(Dataset entries)
◆ ◆ ◆

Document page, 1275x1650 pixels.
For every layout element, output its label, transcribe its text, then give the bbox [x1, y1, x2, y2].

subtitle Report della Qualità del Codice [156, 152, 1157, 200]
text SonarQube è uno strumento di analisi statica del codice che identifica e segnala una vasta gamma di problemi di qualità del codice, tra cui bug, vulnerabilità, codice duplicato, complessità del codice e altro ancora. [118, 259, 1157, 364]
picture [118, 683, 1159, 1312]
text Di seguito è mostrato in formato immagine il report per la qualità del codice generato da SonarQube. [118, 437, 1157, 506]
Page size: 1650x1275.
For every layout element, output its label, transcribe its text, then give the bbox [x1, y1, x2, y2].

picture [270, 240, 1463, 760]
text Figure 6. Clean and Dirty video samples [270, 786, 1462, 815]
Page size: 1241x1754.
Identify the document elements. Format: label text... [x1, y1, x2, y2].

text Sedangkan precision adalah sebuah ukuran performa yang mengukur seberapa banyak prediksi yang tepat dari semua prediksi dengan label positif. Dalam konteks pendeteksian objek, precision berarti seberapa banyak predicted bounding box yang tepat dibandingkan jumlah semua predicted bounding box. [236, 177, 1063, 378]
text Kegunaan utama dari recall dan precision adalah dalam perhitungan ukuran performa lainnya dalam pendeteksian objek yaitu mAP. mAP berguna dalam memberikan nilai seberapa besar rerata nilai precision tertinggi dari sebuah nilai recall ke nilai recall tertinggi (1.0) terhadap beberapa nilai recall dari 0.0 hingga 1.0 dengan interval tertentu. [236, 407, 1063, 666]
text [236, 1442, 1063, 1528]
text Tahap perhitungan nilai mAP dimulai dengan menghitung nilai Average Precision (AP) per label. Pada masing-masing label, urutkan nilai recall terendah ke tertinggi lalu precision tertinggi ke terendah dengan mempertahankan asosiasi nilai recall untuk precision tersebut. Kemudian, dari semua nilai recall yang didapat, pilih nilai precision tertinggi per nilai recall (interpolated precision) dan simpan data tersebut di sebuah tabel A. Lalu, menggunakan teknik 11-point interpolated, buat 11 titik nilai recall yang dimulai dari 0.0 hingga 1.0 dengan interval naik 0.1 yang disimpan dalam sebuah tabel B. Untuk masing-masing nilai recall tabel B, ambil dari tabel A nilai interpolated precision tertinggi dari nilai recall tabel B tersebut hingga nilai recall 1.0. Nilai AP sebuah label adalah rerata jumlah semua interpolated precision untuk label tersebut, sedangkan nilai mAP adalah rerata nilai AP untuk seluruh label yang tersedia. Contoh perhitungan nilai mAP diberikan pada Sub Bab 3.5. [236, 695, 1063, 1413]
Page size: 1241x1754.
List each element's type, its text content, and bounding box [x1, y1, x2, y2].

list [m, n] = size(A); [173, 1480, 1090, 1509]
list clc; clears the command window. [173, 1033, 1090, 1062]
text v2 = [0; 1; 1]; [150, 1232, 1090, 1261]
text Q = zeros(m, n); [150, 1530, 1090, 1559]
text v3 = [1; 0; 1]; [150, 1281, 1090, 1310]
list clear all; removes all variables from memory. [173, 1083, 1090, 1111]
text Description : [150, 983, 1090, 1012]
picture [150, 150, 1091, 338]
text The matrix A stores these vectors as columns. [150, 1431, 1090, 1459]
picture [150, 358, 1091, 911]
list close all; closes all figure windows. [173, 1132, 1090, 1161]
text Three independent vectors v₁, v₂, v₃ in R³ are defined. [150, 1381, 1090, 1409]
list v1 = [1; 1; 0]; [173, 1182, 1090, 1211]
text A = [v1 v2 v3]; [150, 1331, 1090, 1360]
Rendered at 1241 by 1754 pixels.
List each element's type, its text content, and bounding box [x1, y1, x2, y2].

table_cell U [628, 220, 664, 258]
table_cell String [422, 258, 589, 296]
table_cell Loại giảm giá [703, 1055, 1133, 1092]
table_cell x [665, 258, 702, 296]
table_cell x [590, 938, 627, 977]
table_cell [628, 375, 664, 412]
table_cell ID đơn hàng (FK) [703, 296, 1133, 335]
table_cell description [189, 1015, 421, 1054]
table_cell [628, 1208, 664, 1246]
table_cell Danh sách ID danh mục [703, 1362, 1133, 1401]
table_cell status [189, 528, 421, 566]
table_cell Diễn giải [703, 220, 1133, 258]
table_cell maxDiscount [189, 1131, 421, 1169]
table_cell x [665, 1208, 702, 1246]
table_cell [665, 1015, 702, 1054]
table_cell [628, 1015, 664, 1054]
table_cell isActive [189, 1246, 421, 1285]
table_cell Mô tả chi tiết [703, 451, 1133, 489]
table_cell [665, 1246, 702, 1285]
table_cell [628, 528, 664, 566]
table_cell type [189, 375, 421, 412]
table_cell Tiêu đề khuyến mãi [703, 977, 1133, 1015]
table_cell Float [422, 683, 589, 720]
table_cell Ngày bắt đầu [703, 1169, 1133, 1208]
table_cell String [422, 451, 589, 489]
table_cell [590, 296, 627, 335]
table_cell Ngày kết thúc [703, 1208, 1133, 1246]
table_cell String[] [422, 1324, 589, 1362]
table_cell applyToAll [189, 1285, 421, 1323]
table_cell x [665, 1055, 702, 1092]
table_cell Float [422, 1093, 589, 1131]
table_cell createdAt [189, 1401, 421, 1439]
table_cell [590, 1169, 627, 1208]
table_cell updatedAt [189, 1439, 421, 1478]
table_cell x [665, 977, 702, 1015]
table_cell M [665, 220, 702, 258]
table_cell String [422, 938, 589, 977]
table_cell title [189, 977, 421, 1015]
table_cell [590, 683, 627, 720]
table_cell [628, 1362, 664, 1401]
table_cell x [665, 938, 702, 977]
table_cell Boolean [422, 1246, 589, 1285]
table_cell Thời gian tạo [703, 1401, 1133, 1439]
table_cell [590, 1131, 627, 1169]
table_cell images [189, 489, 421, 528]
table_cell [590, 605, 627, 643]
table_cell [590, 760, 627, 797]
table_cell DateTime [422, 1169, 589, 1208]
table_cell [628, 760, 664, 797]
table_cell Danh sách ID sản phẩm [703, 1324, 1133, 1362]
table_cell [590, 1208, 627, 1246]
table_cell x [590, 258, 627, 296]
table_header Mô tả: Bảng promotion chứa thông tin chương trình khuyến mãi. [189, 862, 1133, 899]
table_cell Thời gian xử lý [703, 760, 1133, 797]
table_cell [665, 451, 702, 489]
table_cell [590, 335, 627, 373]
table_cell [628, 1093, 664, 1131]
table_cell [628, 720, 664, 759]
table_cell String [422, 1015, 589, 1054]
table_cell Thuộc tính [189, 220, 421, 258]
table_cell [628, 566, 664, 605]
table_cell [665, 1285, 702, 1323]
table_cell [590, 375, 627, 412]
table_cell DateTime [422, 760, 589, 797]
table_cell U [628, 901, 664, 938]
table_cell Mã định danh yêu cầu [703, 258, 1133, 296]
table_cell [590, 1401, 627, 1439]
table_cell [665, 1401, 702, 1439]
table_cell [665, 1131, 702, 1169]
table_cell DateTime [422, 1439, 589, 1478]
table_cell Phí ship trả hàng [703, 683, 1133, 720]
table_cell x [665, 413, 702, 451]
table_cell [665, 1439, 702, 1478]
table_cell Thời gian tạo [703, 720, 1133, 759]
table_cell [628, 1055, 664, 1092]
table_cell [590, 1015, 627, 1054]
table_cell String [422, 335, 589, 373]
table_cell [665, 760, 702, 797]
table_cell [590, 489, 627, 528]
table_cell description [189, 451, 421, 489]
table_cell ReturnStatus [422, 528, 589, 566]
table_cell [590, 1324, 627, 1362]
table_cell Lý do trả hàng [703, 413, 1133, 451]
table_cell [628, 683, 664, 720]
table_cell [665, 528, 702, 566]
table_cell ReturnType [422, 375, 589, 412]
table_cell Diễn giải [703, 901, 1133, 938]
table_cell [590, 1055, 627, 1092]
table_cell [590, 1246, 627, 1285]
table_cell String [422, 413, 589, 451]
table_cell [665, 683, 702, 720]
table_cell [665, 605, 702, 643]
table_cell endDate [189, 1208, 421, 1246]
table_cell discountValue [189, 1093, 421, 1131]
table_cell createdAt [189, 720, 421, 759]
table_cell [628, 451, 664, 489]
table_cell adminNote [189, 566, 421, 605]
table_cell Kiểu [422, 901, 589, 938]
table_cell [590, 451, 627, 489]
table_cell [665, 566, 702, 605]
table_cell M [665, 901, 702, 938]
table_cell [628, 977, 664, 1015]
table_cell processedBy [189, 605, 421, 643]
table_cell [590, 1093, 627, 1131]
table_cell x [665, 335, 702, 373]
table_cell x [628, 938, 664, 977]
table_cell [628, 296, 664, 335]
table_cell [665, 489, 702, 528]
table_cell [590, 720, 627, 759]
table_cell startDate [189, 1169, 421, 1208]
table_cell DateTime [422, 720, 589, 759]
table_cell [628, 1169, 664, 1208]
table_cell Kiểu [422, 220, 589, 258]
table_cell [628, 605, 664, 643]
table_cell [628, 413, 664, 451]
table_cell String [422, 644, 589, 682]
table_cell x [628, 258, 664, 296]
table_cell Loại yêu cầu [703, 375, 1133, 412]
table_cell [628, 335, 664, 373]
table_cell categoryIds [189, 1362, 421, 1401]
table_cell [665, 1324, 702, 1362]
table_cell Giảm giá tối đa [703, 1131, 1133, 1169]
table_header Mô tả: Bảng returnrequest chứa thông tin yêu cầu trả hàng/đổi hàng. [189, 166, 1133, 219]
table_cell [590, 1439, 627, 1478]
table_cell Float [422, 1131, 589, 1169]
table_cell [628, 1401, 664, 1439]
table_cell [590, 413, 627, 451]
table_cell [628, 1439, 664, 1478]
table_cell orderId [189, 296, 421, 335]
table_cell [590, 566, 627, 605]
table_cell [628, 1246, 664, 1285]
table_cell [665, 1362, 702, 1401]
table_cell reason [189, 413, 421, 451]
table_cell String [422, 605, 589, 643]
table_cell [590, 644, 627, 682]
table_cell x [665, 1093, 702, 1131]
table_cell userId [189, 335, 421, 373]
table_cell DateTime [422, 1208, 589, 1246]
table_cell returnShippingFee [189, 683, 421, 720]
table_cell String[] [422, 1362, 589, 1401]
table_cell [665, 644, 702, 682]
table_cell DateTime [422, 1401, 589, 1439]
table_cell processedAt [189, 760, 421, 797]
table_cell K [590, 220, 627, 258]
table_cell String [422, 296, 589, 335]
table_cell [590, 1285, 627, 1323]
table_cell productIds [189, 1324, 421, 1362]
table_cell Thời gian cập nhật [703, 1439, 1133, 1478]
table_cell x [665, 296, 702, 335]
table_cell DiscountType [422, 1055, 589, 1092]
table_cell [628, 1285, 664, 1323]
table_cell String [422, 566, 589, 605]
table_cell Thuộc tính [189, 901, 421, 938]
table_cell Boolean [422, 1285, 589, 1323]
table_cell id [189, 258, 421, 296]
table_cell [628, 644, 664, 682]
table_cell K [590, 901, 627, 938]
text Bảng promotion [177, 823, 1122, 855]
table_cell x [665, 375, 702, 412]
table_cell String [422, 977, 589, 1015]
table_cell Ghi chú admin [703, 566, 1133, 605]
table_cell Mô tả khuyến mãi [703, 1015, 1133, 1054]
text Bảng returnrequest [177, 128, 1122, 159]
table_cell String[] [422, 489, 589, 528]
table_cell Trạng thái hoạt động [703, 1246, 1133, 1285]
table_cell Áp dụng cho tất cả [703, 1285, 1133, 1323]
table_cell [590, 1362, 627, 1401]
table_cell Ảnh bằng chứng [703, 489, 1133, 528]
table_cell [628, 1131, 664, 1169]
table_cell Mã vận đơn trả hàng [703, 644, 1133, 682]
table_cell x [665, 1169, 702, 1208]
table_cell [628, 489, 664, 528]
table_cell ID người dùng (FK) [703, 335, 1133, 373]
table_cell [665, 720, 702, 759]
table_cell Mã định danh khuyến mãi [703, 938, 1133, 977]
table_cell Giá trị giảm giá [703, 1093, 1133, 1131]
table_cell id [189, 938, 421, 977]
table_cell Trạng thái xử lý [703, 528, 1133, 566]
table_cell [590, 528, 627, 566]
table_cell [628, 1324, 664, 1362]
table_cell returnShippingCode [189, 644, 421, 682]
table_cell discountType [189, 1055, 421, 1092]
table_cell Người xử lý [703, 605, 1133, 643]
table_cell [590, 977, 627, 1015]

◆ ◆ ◆

TASK DESCRIPTION
Go through the data above and copy each line that holds the word "adalah".

SOLVED PROBLEM
text Sedangkan precision adalah sebuah ukuran performa yang mengukur seberapa banyak prediksi yang tepat dari semua prediksi dengan label positif. Dalam konteks pendeteksian objek, precision berarti seberapa banyak predicted bounding box yang tepat dibandingkan jumlah semua predicted bounding box. [236, 177, 1063, 378]
text Kegunaan utama dari recall dan precision adalah dalam perhitungan ukuran performa lainnya dalam pendeteksian objek yaitu mAP. mAP berguna dalam memberikan nilai seberapa besar rerata nilai precision tertinggi dari sebuah nilai recall ke nilai recall tertinggi (1.0) terhadap beberapa nilai recall dari 0.0 hingga 1.0 dengan interval tertentu. [236, 407, 1063, 666]
text Tahap perhitungan nilai mAP dimulai dengan menghitung nilai Average Precision (AP) per label. Pada masing-masing label, urutkan nilai recall terendah ke tertinggi lalu precision tertinggi ke terendah dengan mempertahankan asosiasi nilai recall untuk precision tersebut. Kemudian, dari semua nilai recall yang didapat, pilih nilai precision tertinggi per nilai recall (interpolated precision) dan simpan data tersebut di sebuah tabel A. Lalu, menggunakan teknik 11-point interpolated, buat 11 titik nilai recall yang dimulai dari 0.0 hingga 1.0 dengan interval naik 0.1 yang disimpan dalam sebuah tabel B. Untuk masing-masing nilai recall tabel B, ambil dari tabel A nilai interpolated precision tertinggi dari nilai recall tabel B tersebut hingga nilai recall 1.0. Nilai AP sebuah label adalah rerata jumlah semua interpolated precision untuk label tersebut, sedangkan nilai mAP adalah rerata nilai AP untuk seluruh label yang tersedia. Contoh perhitungan nilai mAP diberikan pada Sub Bab 3.5. [236, 695, 1063, 1413]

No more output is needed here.